* TASK DETAILS *
State how many lines in the entries below hold the word "github", with nothing besides the number.

----- EXERCISE MATERIAL -----

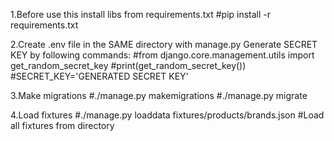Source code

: 1.Before use this install libs from requirements.txt
#pip install -r requirements.txt

2.Create .env file in the SAME directory with manage.py
Generate SECRET KEY by following commands:
#from django.core.management.utils import get_random_secret_key
#print(get_random_secret_key())
#SECRET_KEY='GENERATED SECRET KEY'

3.Make migrations
#./manage.py makemigrations
#./manage.py migrate

4.Load fixtures
#./manage.py loaddata fixtures/products/brands.json
#Load all fixtures from directory
 
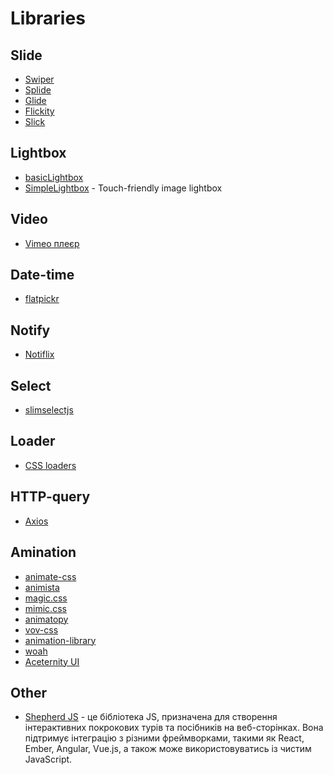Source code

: # Libraries

## Slide

- [Swiper](https://swiperjs.com/)
- [Splide](https://splidejs.com/)
- [Glide](https://glidejs.com/)
- [Flickity](https://flickity.metafizzy.co/)
- [Slick](https://kenwheeler.github.io/slick/)

## Lightbox

- [basicLightbox](https://basiclightbox.electerious.com)
- [SimpleLightbox](https://simplelightbox.com/) - Touch-friendly image lightbox

## Video

- [Vimeo плеєр](https://github.com/vimeo/player.js/#vimeo-player-api)

## Date-time

- [flatpickr](https://flatpickr.js.org/)

## Notify

- [Notiflix](https://github.com/notiflix/Notiflix#readme)

## Select

- [slimselectjs](https://slimselectjs.com/)

## Loader

- [CSS loaders](https://cssloaders.github.io/)

## HTTP-query

- [Axios](https://axios-http.com/)

## Amination

- [animate-css](https://animate.style/)
- [animista](https://animista.net/)
- [magic.css](https://www.npmjs.com/package/magic.css?activeTab=readme)
- [mimic.css](https://erictreacy.github.io/mimic.css/)
- [animatopy](https://sarthology.github.io/Animatopy/)
- [vov-css](https://vaibhav111tandon.github.io/vov.css/)
- [animation-library](https://animation.kaustubhmenon.com/)
- [woah](https://www.joerezendes.com/projects/Woah.css/)
- [Aceternity UI](https://ui.aceternity.com/)

## Other

- [Shepherd JS](https://www.shepherdjs.dev/) - це бібліотека JS, призначена для створення інтерактивних покрокових турів та посібників на веб-сторінках.
 Вона підтримує інтеграцію з різними фреймворками, такими як React, Ember, Angular, Vue.js, а також може використовуватись із чистим JavaScript.

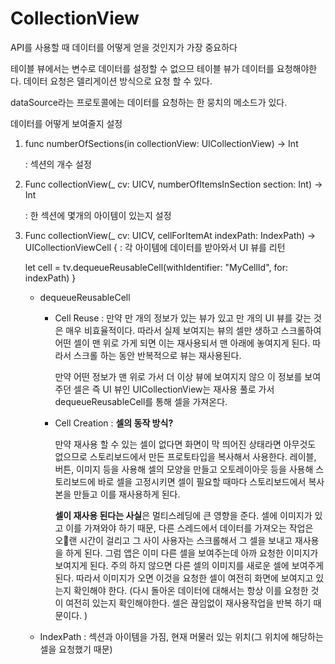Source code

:# CollectionView

API를 사용할 때 데이터를 어떻게 얻을 것인지가 가장 중요하다

테이블 뷰에서는 변수로 데이터를 설정할 수 없으므 테이블 뷰가 데이터를 요청해야한다. 데이터 요청은 델리게이션 방식으로 요청 할 수 있다.

dataSource라는 프로토콜에는 데이터를 요청하는 한 뭉치의 메소드가 있다.

데이터를 어떻게 보여줄지 설정

1. func numberOfSections(in collectionView: UICollectionView) -> Int

   : 섹션의 개수 설정

2. Func collectionView(_ cv: UICV, numberOfItemsInSection section: Int) -> Int

   : 한 섹션에 몇개의 아이템이 있는지 설정

3. Func collectionView(_ cv: UICV, cellForItemAt indexPath: IndexPath) -> UICollectionViewCell { : 각 아이템에 데이터를 받아와서 UI 뷰를 리턴

   let cell = tv.dequeueReusableCell(withIdentifier: "MyCellId", for: indexPath) }

   - dequeueReusableCell

     - Cell Reuse : 만약 만 개의 정보가 있는 뷰가 있고 만 개의 UI 뷰를 갖는 것은 매우 비효율적이다. 따라서 실제 보여지는 뷰의 셀만 생하고 스크롤하여 어떤 셀이 맨 위로 가게 되면 이는 재사용되서 맨 아래에 놓여지게 된다.  따라서 스크롤 하는 동안 반복적으로 뷰는 재사용된다.

       만약 어떤 정보가 맨 위로 가서 더 이상 뷰에 보여지지 않으 이 정보를 보여주던 셀은 즉 UI 뷰인 UICollectionView는 재사용 풀로 가서 dequeueReusableCell를 통해 셀을 가져온다.

     - Cell Creation : **셀의 동작 방식?**

       만약 재사용 할 수 있는 셀이 없다면 화면이 막 띄어진 상태라면 아무것도 없으므로 스토리보드에서 만든 프로토타입을 복사해서 사용한다. 레이블, 버튼, 이미지 등을 사용해 셀의 모양을 만들고 오토레이아웃 등을 사용해 스토리보드에 바로 셀을 고정시키면 셀이 필요할 때마다 스토리보드에서 복사본을 만들고 이를 재사용하게 된다.

       

       **셀이 재사용 된다는 사실**은 멀티스레딩에 큰 영향을 준다. 셀에 이미지가 있고 이를 가져와야 하기 때문, 다른 스레드에서 데이터를 가져오는 작업은 오랜 시간이 걸리고 그 사이 사용자는 스크롤해서 그 셀을 보내고 재사용을 하게 된다. 그럼 앱은 이미 다른  셀을 보여주는데 아까 요청한 이미지가 보여지게 된다. 주의 하지 않으면 다른 셀의 이미지를 새로운 셀에 보여주게 된다. 따라서 이미지가 오면 이것을 요청한 셀이 여전히 화면에 보여지고 있는지 확인해야 한다. (다시 돌아온 데이터에 대해서는 항상 이를 요청한 것이 여전히 있는지 확인해야한다. 셀은 끊임없이 재사용작업을 반복 하기 때문이다. )

   - IndexPath : 섹션과 아이템을 가짐, 현재 머물러 있는 위치(그 위치에 해당하는 셀을 요청했기 때문)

-----

* RESPONSE *
7